Washington — Rep. Kevin McCarthy, the Republican leader in the House, officially jumped into the race for speaker even as some races have yet to be called and the of the House remains uncertain, according to CBS News estimates.
“We have ended one-party Democrat rule in Washington by effectively prosecuting the case against their failed policies while detailing our plan for a new direction with the Commitment to America,” McCarthy wrote. “Even so, I trust you know that earning the majority is only the beginning. Now, we will be measured by what we do with our majority. Now, the real work begins.”
The Republican leader pledged that if he is tapped as speaker, he will “immediately” reopen the U.S. Capitol and end proxy voting, which allows absent members to select another lawmaker to cast votes for them, as well as “remote work schemes.” McCarthy also vowed to charge House committees with drafting and marking up bills, while marshaling resources to allow the lower chamber to conduct oversight of the Biden administration.
“Starting today, it is up to each one of us to demonstrate leadership on the issues that matter most and do what is required to get America back on track,” he wrote. “There is no time to waste.”
McCarthy has worked his way through the ranks of Republican leadership since he was elected to the House in 2006, including serving as majority whip and majority leader under former House Speakers John Boehner and Paul Ryan. While he is considered the favorite to become speaker in a GOP-controlled House, a narrow Republican majority could give some factions of the conference more leverage over McCarthy as he works to secure their support. All members of the House vote in elections for the speakership, while other posts like majority and minority leader are chosen by members of the respective party.
McCarthy’s ability to wrangle votes from his fellow Republicans could prove pivotal when it comes time for the House to take up must-pass pieces of legislation, such as government funding bills.

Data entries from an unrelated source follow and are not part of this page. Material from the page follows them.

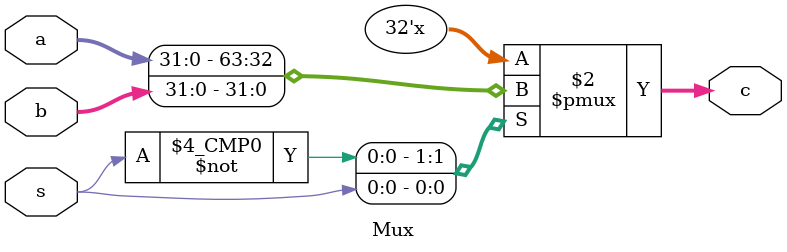
<source format=v>
module Mux (a,b,s,c);

    input [31:0]a,b;
    input s;
    output reg [31:0]c;

    always @(*) 
        begin
            case (s)
                1'b0:
                    begin
                        c = a ;
                    end
                1'b1:
                    begin
                        c = b ;
                    end
                default:
                    begin
                        c = 32'b0 ;
                    end
            endcase
        end

    
endmodule
</source>
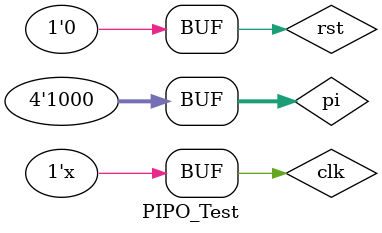
<source format=v>
`timescale 1ns / 1ps


module PIPO_Test;

	// Inputs
	reg clk;
	reg rst;
	reg [3:0] pi;

	// Outputs
	wire [3:0] po;

	// Instantiate the Unit Under Test (UUT)
	PIPO uut (
		.clk(clk), 
		.rst(rst), 
		.pi(pi), 
		.po(po)
	);
	initial
	clk=1'b1;
	always #10 clk = ~clk;
	initial begin
		// Initialize Inputs
		pi=4'b1101; rst=1'b1;

		// Wait 100 ns for global reset to finish
		#100 rst=1'b0;
		#100 pi=4'b1000;
		#100 rst=1'b1;
		#100 rst=1'b0;
        
		// Add stimulus here

	end
      
endmodule


</source>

CBS News estimates that Democrats will win at least 200 seats in the House, while Republicans will take 210 seats after Tuesday’s elections. To win the majority in the upper chamber, 218 seats are needed.
In addition to the quest for House speaker, other races for Republican leadership posts are beginning to take shape.

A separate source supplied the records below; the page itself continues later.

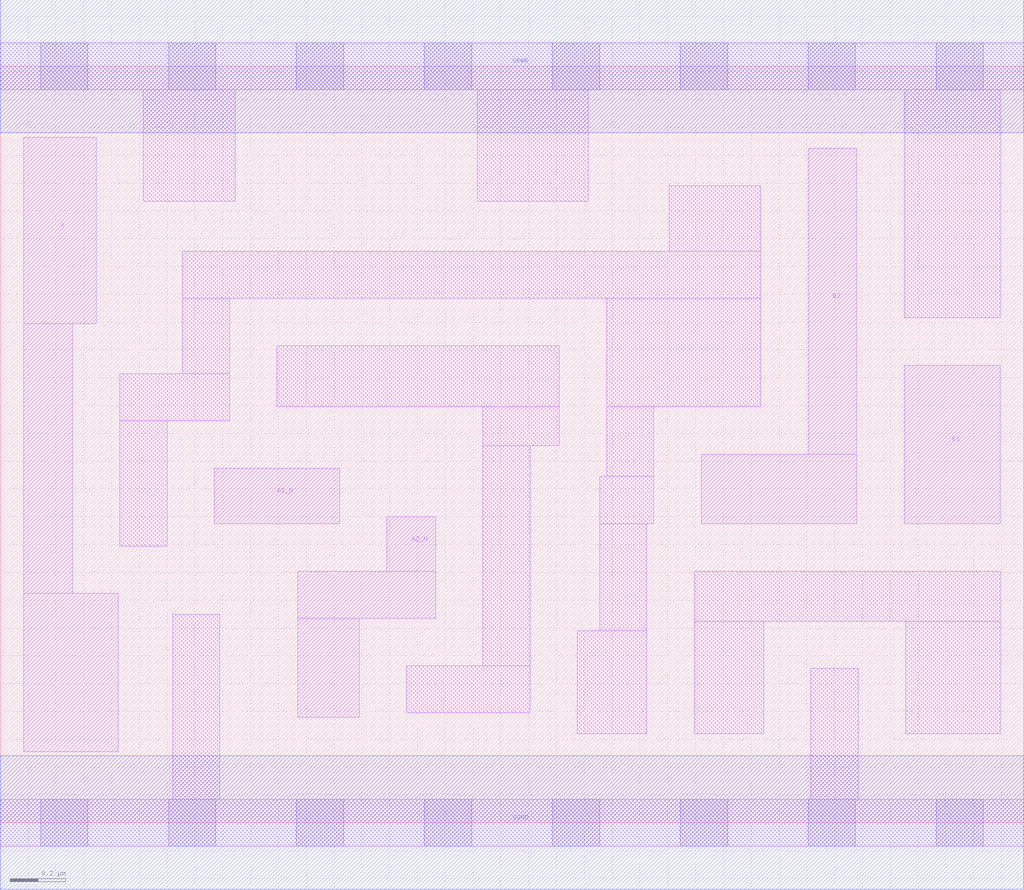
<source format=lef>
# Copyright 2020 The SkyWater PDK Authors
#
# Licensed under the Apache License, Version 2.0 (the "License");
# you may not use this file except in compliance with the License.
# You may obtain a copy of the License at
#
#     https://www.apache.org/licenses/LICENSE-2.0
#
# Unless required by applicable law or agreed to in writing, software
# distributed under the License is distributed on an "AS IS" BASIS,
# WITHOUT WARRANTIES OR CONDITIONS OF ANY KIND, either express or implied.
# See the License for the specific language governing permissions and
# limitations under the License.
#
# SPDX-License-Identifier: Apache-2.0

VERSION 5.7 ;
  NAMESCASESENSITIVE ON ;
  NOWIREEXTENSIONATPIN ON ;
  DIVIDERCHAR "/" ;
  BUSBITCHARS "[]" ;
UNITS
  DATABASE MICRONS 200 ;
END UNITS
MACRO sky130_fd_sc_hd__o2bb2a_1
  CLASS CORE ;
  SOURCE USER ;
  FOREIGN sky130_fd_sc_hd__o2bb2a_1 ;
  ORIGIN  0.000000  0.000000 ;
  SIZE  3.680000 BY  2.720000 ;
  SYMMETRY X Y R90 ;
  SITE unithd ;
  PIN A1_N
    ANTENNAGATEAREA  0.126000 ;
    DIRECTION INPUT ;
    USE SIGNAL ;
    PORT
      LAYER li1 ;
        RECT 0.770000 1.075000 1.220000 1.275000 ;
    END
  END A1_N
  PIN A2_N
    ANTENNAGATEAREA  0.126000 ;
    DIRECTION INPUT ;
    USE SIGNAL ;
    PORT
      LAYER li1 ;
        RECT 1.070000 0.380000 1.290000 0.735000 ;
        RECT 1.070000 0.735000 1.565000 0.905000 ;
        RECT 1.390000 0.905000 1.565000 1.100000 ;
    END
  END A2_N
  PIN B1
    ANTENNAGATEAREA  0.126000 ;
    DIRECTION INPUT ;
    USE SIGNAL ;
    PORT
      LAYER li1 ;
        RECT 3.250000 1.075000 3.595000 1.645000 ;
    END
  END B1
  PIN B2
    ANTENNAGATEAREA  0.126000 ;
    DIRECTION INPUT ;
    USE SIGNAL ;
    PORT
      LAYER li1 ;
        RECT 2.520000 1.075000 3.080000 1.325000 ;
        RECT 2.905000 1.325000 3.080000 2.425000 ;
    END
  END B2
  PIN X
    ANTENNADIFFAREA  0.429000 ;
    DIRECTION OUTPUT ;
    USE SIGNAL ;
    PORT
      LAYER li1 ;
        RECT 0.085000 0.255000 0.425000 0.825000 ;
        RECT 0.085000 0.825000 0.260000 1.795000 ;
        RECT 0.085000 1.795000 0.345000 2.465000 ;
    END
  END X
  PIN VGND
    DIRECTION INOUT ;
    SHAPE ABUTMENT ;
    USE GROUND ;
    PORT
      LAYER met1 ;
        RECT 0.000000 -0.240000 3.680000 0.240000 ;
    END
  END VGND
  PIN VPWR
    DIRECTION INOUT ;
    SHAPE ABUTMENT ;
    USE POWER ;
    PORT
      LAYER met1 ;
        RECT 0.000000 2.480000 3.680000 2.960000 ;
    END
  END VPWR
  OBS
    LAYER li1 ;
      RECT 0.000000 -0.085000 3.680000 0.085000 ;
      RECT 0.000000  2.635000 3.680000 2.805000 ;
      RECT 0.430000  0.995000 0.600000 1.445000 ;
      RECT 0.430000  1.445000 0.825000 1.615000 ;
      RECT 0.515000  2.235000 0.845000 2.635000 ;
      RECT 0.620000  0.085000 0.790000 0.750000 ;
      RECT 0.655000  1.615000 0.825000 1.885000 ;
      RECT 0.655000  1.885000 2.735000 2.055000 ;
      RECT 0.995000  1.495000 2.010000 1.715000 ;
      RECT 1.460000  0.395000 1.905000 0.565000 ;
      RECT 1.715000  2.235000 2.115000 2.635000 ;
      RECT 1.735000  0.565000 1.905000 1.355000 ;
      RECT 1.735000  1.355000 2.010000 1.495000 ;
      RECT 2.075000  0.320000 2.325000 0.690000 ;
      RECT 2.155000  0.690000 2.325000 1.075000 ;
      RECT 2.155000  1.075000 2.350000 1.245000 ;
      RECT 2.180000  1.245000 2.350000 1.495000 ;
      RECT 2.180000  1.495000 2.735000 1.885000 ;
      RECT 2.405000  2.055000 2.735000 2.290000 ;
      RECT 2.495000  0.320000 2.745000 0.725000 ;
      RECT 2.495000  0.725000 3.595000 0.905000 ;
      RECT 2.915000  0.085000 3.085000 0.555000 ;
      RECT 3.250000  1.815000 3.595000 2.635000 ;
      RECT 3.255000  0.320000 3.595000 0.725000 ;
    LAYER mcon ;
      RECT 0.145000 -0.085000 0.315000 0.085000 ;
      RECT 0.145000  2.635000 0.315000 2.805000 ;
      RECT 0.605000 -0.085000 0.775000 0.085000 ;
      RECT 0.605000  2.635000 0.775000 2.805000 ;
      RECT 1.065000 -0.085000 1.235000 0.085000 ;
      RECT 1.065000  2.635000 1.235000 2.805000 ;
      RECT 1.525000 -0.085000 1.695000 0.085000 ;
      RECT 1.525000  2.635000 1.695000 2.805000 ;
      RECT 1.985000 -0.085000 2.155000 0.085000 ;
      RECT 1.985000  2.635000 2.155000 2.805000 ;
      RECT 2.445000 -0.085000 2.615000 0.085000 ;
      RECT 2.445000  2.635000 2.615000 2.805000 ;
      RECT 2.905000 -0.085000 3.075000 0.085000 ;
      RECT 2.905000  2.635000 3.075000 2.805000 ;
      RECT 3.365000 -0.085000 3.535000 0.085000 ;
      RECT 3.365000  2.635000 3.535000 2.805000 ;
  END
END sky130_fd_sc_hd__o2bb2a_1

</source>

House Minority Whip Steve Scalise, of Louisiana, formally asked his GOP colleagues to support his bid for majority leader, promising to “work tirelessly to usher our vision through the House” and turn Republicans’ agenda into legislative action. He, too, said he would “prioritize” oversight of the Biden administration.
A Republican-led House is poised to swiftly launch investigations involving President Biden and his administration once the new Congress is seated in January, with targets of their probes likely to be Hunter Biden, the president’s son; Homeland Security Secretary Alejandro Mayorkas; and Dr. Anthony Fauci, about the origins of the COVID-19 pandemic.
Mr. Biden himself has acknowledged the challenges a GOP-controlled House would pose for his agenda, telling reporters at the White House on Monday that his new reality in Washington is going to be “more difficult” if Republicans win control of Congress.